(INFORMATION GIVEN Opens)

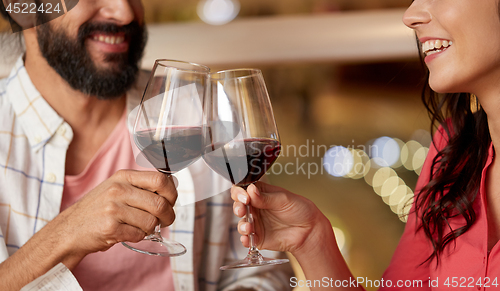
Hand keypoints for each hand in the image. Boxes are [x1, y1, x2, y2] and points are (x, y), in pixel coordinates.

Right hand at [53, 170, 176, 255]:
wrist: (69, 230)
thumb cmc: (99, 209)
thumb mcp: (117, 188)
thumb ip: (141, 187)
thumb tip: (172, 189)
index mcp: (123, 176)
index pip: (160, 179)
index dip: (172, 193)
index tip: (171, 201)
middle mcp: (118, 189)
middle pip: (159, 203)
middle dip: (168, 215)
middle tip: (166, 220)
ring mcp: (113, 208)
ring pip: (151, 221)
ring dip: (151, 228)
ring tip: (141, 227)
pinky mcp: (110, 228)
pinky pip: (139, 234)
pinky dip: (139, 236)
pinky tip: (128, 233)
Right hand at [231, 182, 328, 254]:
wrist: (309, 230)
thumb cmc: (300, 210)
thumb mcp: (284, 199)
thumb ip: (265, 197)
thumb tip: (250, 190)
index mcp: (260, 194)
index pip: (243, 190)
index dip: (239, 192)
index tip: (244, 197)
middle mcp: (256, 207)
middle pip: (238, 205)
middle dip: (238, 207)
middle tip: (242, 210)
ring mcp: (256, 223)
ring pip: (241, 222)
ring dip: (242, 225)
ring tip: (249, 227)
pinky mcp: (258, 237)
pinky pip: (247, 239)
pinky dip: (245, 239)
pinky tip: (248, 238)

(INFORMATION GIVEN Closes)

**WHAT TO PRODUCE**. Without including a single picture, restate all of the data word for word.

**RESULT FOR THIS EXERCISE**.
Hand keypoints for each hand in the image. Boxes are [x1, y1, x2, y2] and points are (x, y), in pixel coordinates.

Right hand at [53, 170, 176, 255]:
wrist: (69, 230)
thumb cmc: (99, 209)
thumb mcp: (117, 188)
thumb ip: (141, 187)
thumb tip: (172, 189)
index mcp: (123, 176)
index pip: (160, 179)
index dip: (172, 193)
index tip: (171, 201)
middle mcp: (118, 189)
middle pip: (159, 203)
middle dip: (168, 215)
middle tip: (166, 220)
ring mcp: (113, 208)
ring pip: (151, 221)
ring dip: (151, 228)
ring tip: (141, 227)
pinky mcp: (110, 228)
pinky pip: (139, 234)
pinky dip: (139, 236)
pinky tip: (128, 233)
Right hand at [231, 182, 328, 254]:
wrist: (309, 230)
thumb cmc: (300, 210)
thumb mcp: (284, 199)
thumb ip: (265, 197)
thumb tip: (250, 190)
index mcp: (260, 194)
index pip: (243, 190)
index dip: (239, 192)
index tip: (244, 197)
middle mcp: (256, 207)
middle pip: (238, 205)
middle dip: (238, 207)
middle tip: (242, 210)
ring mcp: (256, 223)
ring pip: (241, 222)
ring dip: (242, 225)
ring tip: (249, 227)
pinky mcp: (258, 237)
pinky pip: (247, 239)
pinky dip: (245, 239)
pinky tip: (248, 238)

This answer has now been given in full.